### TASK TO CARRY OUT
Read through the listing, and wherever a line holds the word "situação", return it.

### RAW DATA

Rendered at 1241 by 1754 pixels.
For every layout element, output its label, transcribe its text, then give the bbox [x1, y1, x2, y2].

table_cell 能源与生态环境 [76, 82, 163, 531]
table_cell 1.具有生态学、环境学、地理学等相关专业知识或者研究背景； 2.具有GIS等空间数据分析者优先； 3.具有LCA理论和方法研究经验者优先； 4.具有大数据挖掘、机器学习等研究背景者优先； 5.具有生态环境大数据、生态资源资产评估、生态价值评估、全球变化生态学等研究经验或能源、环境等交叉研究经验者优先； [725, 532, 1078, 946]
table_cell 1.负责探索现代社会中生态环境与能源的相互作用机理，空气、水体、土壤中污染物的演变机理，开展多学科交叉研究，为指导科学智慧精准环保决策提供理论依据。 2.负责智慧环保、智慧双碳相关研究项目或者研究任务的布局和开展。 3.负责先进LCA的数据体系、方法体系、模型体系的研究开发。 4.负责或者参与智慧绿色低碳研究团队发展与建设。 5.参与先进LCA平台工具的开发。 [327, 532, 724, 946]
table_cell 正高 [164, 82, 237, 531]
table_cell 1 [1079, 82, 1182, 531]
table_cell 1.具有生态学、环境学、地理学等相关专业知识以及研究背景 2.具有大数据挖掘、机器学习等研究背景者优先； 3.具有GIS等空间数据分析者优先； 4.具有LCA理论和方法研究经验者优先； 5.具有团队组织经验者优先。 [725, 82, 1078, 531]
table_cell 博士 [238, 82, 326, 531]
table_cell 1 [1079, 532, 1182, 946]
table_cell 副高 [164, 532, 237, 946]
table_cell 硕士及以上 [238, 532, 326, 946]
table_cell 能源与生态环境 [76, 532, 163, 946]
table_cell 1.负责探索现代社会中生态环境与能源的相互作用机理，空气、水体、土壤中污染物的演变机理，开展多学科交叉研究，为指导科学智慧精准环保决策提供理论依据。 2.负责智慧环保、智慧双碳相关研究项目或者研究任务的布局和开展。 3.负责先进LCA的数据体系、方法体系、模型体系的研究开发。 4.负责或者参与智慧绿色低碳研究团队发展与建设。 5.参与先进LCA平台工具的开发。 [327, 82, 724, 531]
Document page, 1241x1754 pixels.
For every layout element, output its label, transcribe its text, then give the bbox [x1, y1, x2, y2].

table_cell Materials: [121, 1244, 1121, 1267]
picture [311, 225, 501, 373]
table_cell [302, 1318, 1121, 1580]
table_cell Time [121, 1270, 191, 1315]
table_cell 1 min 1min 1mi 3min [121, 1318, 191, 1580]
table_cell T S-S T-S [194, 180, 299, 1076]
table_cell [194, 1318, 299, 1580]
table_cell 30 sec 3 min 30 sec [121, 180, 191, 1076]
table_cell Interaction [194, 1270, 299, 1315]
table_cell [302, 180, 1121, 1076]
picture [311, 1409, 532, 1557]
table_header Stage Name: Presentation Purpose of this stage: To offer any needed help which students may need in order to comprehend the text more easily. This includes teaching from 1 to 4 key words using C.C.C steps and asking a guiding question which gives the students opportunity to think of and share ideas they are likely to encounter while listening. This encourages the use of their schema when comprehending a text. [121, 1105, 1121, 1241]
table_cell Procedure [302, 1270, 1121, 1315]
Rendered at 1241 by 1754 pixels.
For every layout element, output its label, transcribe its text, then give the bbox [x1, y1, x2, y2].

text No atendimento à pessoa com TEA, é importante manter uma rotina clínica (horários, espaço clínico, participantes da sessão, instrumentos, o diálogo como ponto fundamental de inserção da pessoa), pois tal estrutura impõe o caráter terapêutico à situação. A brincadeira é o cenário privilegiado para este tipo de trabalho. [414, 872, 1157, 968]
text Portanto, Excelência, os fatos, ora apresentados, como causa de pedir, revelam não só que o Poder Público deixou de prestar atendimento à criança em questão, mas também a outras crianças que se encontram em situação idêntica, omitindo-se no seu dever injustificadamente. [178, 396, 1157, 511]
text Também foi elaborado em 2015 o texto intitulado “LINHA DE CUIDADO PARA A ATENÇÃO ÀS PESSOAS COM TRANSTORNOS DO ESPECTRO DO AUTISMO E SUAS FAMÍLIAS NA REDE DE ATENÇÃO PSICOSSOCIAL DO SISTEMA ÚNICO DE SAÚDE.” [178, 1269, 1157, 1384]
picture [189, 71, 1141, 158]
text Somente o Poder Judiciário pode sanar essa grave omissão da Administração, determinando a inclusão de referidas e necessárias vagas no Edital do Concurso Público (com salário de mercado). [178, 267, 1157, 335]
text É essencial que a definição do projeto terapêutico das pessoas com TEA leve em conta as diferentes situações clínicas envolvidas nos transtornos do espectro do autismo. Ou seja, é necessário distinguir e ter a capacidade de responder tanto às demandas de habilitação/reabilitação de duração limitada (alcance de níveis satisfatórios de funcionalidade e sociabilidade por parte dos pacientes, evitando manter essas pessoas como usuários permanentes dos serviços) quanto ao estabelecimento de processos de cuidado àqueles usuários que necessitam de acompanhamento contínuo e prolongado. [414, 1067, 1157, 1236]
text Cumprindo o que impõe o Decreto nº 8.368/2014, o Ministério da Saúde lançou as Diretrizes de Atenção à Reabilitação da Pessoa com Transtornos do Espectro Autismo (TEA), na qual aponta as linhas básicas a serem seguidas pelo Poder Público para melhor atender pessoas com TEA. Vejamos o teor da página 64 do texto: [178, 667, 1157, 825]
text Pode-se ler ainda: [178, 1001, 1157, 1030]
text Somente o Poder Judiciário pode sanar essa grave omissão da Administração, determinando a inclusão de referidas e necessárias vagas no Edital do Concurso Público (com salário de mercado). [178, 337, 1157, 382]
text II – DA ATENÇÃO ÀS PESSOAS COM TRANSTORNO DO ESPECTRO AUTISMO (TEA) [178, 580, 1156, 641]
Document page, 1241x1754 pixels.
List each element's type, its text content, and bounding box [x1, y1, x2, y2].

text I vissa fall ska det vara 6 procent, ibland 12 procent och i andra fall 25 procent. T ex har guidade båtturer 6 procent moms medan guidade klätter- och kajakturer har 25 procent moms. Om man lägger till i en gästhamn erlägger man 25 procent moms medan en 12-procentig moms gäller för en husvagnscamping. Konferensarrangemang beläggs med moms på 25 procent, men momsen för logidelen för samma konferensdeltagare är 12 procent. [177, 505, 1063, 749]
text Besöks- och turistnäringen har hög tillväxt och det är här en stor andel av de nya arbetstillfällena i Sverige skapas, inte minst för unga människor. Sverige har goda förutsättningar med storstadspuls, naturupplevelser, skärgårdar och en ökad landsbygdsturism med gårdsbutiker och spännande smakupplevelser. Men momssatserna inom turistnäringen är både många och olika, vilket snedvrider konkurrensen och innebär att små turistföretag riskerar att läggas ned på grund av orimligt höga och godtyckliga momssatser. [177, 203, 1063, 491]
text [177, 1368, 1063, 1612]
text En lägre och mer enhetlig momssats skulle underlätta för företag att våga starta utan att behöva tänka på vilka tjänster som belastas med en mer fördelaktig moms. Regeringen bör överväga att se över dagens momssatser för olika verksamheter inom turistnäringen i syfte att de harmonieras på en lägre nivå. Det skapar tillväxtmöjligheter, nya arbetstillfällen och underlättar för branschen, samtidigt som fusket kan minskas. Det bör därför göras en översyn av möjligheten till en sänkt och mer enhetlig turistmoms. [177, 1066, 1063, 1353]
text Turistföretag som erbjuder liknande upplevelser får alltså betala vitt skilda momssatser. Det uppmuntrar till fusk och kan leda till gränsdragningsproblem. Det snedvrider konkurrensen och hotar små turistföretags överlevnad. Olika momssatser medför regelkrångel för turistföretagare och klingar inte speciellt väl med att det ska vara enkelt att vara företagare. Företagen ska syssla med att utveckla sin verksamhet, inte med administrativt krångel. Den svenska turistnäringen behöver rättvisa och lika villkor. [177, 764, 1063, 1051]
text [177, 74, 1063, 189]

### SOLUTION FOR THIS TASK
text No atendimento à pessoa com TEA, é importante manter uma rotina clínica (horários, espaço clínico, participantes da sessão, instrumentos, o diálogo como ponto fundamental de inserção da pessoa), pois tal estrutura impõe o caráter terapêutico à situação. A brincadeira é o cenário privilegiado para este tipo de trabalho. [414, 872, 1157, 968]
text Portanto, Excelência, os fatos, ora apresentados, como causa de pedir, revelam não só que o Poder Público deixou de prestar atendimento à criança em questão, mas também a outras crianças que se encontram em situação idêntica, omitindo-se no seu dever injustificadamente. [178, 396, 1157, 511]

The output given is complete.